# I have an S14 to giveaway in 15 hrs (Silvia Charity Raffle)



## crash6541 (Jul 24, 2011)

True story. By this time tomorrow this 6 year build is going to a new home and if you haven't gotten your ticket yet for the Knights of Columbus Charity Car this year, your about to run out of time!!
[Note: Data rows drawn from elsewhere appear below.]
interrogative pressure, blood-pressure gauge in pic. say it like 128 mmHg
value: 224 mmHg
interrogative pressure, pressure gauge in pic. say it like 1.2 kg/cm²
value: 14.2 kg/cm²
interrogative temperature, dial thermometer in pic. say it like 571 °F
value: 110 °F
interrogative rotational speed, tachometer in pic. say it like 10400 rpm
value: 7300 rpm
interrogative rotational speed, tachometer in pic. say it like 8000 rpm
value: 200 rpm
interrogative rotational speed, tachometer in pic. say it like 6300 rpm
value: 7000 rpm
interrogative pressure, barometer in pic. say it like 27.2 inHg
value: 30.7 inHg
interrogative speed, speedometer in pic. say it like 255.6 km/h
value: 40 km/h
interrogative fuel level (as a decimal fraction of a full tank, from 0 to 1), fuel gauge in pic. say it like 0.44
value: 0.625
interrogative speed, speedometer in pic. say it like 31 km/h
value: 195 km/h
It was mentioned this month in Import Tuner and last month in Nissan Sport Magazines. It is a 325hp build with $35,000 invested by a US Marine who spent three years in Japan. Purchase your tickets online by 2:00pm August 14, 2011 to be entered. Knights of Columbus Nissan Charity RAFFLE!!. for more info call Corey 402 367 8509. "need not be present to win"

Engine:
CA18DET
Garrett gt2871r
AEM full stand alone
Cometic 1.26 gasket
ARP main, rod, head bolts
Deutschmarks 850cc E85 injectors
Wiseco +.20 forged pistons
Turbo XS blow off valve
Turbo XS boost controller
Koyo Radiator
Fidanza flywheel
Spec Stage 3+ clutch
Greddy 3" exhaust

Body:
R33 headlights
R33 body kit molded
JDM LED tail lights
S15 grille
RaceonUSA 20mm F fender
RaceonUSA 30mm R fender
VIS carbon fiber hood
VIS carbon fiber trunk

Brakes and Suspension:
Ksport coilovers
Tanabe F tower strut
Tanabe R tower strut
Godspeed camber and toe
NISMO subframe bushings
300ZX big brake upgrade
S15 helical rear diff
Project Nissan brake lines

Interior:
MOMO wheel
Sparco pedals
HKS type 1 timer
B&M short shift
NISMO race seats
Simpson race harness
S15 instrument cluster
Autometer gauges
Rockford 10" sub
Fockford amp
Pioneer headunit


----------